### EXERCISE SET
[A] Duplicate the part of the text about the Moscow hotel and business center starting with "Americom shareholder H." and going on through "Tatum, Americom’s president.", keeping every word unchanged.
[B] Set down, unchanged, the lines of the records starting with the line with "equicoaching of paardencoaching voor" and going on through the line with "moeilijkheden of veranderwensen".

### TEXT SHOWN
• • • • •

The Moscow complex--known as Radisson Slavjanskaya Hotel and Business Center--is on the banks of the Moscow River near the Kiev Railway Station. Built by Intourist at an estimated cost of $80 million, it offers 430 rooms and 165 business suites and it is the only Western-managed hotel and business center in the Soviet Union.

Americom shareholder H. R. Haldeman, the presidential chief of staff for Richard M. Nixon, was among those who helped Americom work out the initial deal with the Soviets. As a member of Americom’s advisory board, Haldeman is expected to guide the company through the current negotiations with the Soviets, said Paul Tatum, Americom’s president.

Part of the hotel and business center opened in June but changes in Soviet regulations, a Soviet bureaucratic shake-up and wrangling over financing the venture have threatened to split the partners.

Before joining Americom, Knapp worked in Los Angeles for Ashton-Tate Corp., a $230-million computer software company where he was responsible for divesting non-strategic business units and acquiring and developing new business for the company. In 1987, he was treasurer for Sacramento’s municipal utility district, responsible for raising money for the utility. Between 1972 and 1985, he worked in various positions at Atlantic Richfield Co. in Los Angeles.

President Bush addressed 135 Moscow business leaders and representatives of some U.S. companies during a breakfast meeting in the hotel and office complex Wednesday while attending summit talks with Soviet President Mikhail S. Gorbachev.

• • • • •

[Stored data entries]
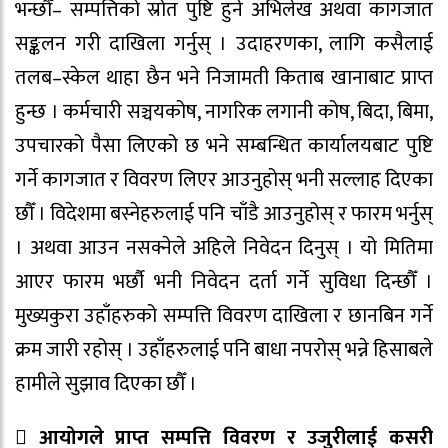
भन्छौँ– सम्पत्तिको स्रोत पुष्टि हुने अभिलेख अथवा कागजात
सङ्कलन गरी दाखिला गर्नुस् । उदाहरणका, लागि कसैलाई
तलब–स्केल थाहा छैन भने निजामती किताब खानाबाट प्राप्त
हुन्छ । कर्मचारी सञ्चयकोष, नागरिक लगानी कोष, बिदा, बिमा,
उपचारको पैसा लिएको छ भने सम्बन्धित कार्यालयबाट पुष्टि
गर्ने कागजात र विवरण लिएर आउनुहोस् भनी सल्लाह दिएका
छौँ । विदेशमा बस्नेहरुलाई पनि चाँडै आउनुहोस् र फारम भर्नुस्
। अथवा आउन नसक्नेले अहिले निवेदन दिनुस् । यो मितिमा
आएर फारम भर्छौ भनी निवेदन दर्ता गर्ने सुविधा दिन्छौँ ।
मुख्यकुरा उहाँहरुको सम्पत्ति विवरण दाखिला र छानबिन गर्ने
क्रम जारी रहोस् । उहाँहरुलाई पनि बाधा नपरोस् भन्ने हिसाबले
हामीले सुझाव दिएका छौँ ।
 आयोगले प्राप्त सम्पत्ति विवरण र उजुरीलाई कसरी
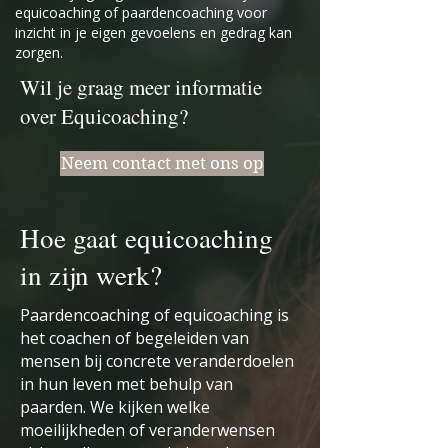
equicoaching of paardencoaching voor
inzicht in je eigen gevoelens en gedrag kan
zorgen.
Wil je graag meer informatie
over Equicoaching?
Neem contact met ons op
Hoe gaat equicoaching
in zijn werk?
Paardencoaching of equicoaching is
het coachen of begeleiden van
mensen bij concrete veranderdoelen
in hun leven met behulp van
paarden. We kijken welke
moeilijkheden of veranderwensen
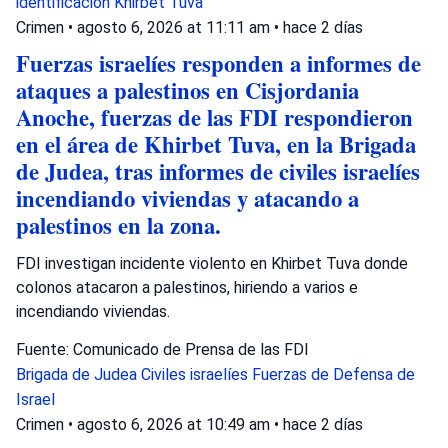
identificación
Khirbet Tuva
Crimen
•
agosto 6, 2026 at 11:11 am
•
hace 2 días
Fuerzas israelíes responden a informes de
ataques a palestinos en Cisjordania
Anoche, fuerzas de las FDI respondieron
en el área de Khirbet Tuva, en la Brigada
de Judea, tras informes de civiles israelíes
incendiando viviendas y atacando a
palestinos en la zona.
FDI investigan incidente violento en Khirbet Tuva donde
colonos atacaron a palestinos, hiriendo a varios e
incendiando viviendas.
Fuente: Comunicado de Prensa de las FDI
Brigada de Judea
Civiles israelíes
Fuerzas de Defensa de
Israel
Crimen
•
agosto 6, 2026 at 10:49 am
•
hace 2 días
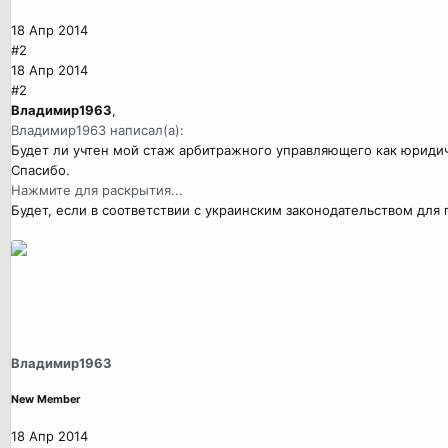
18 Апр 2014
#2
18 Апр 2014
#2
Владимир1963
,
Владимир1963 написал(а):
Будет ли учтен мой стаж арбитражного управляющего как юриди
Спасибо.
Нажмите для раскрытия...
Будет, если в соответствии с украинским законодательством дл
Владимир1963
New Member
18 Апр 2014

• • • • •

### PROBLEM SOLUTIONS
[A]
Americom shareholder H. R. Haldeman, the presidential chief of staff for Richard M. Nixon, was among those who helped Americom work out the initial deal with the Soviets. As a member of Americom’s advisory board, Haldeman is expected to guide the company through the current negotiations with the Soviets, said Paul Tatum, Americom’s president.

[B]
equicoaching of paardencoaching voor
inzicht in je eigen gevoelens en gedrag kan
zorgen.
Wil je graag meer informatie
over Equicoaching?
Neem contact met ons op
Hoe gaat equicoaching
in zijn werk?
Paardencoaching of equicoaching is
het coachen of begeleiden van
mensen bij concrete veranderdoelen
in hun leven met behulp van
paarden. We kijken welke
moeilijkheden of veranderwensen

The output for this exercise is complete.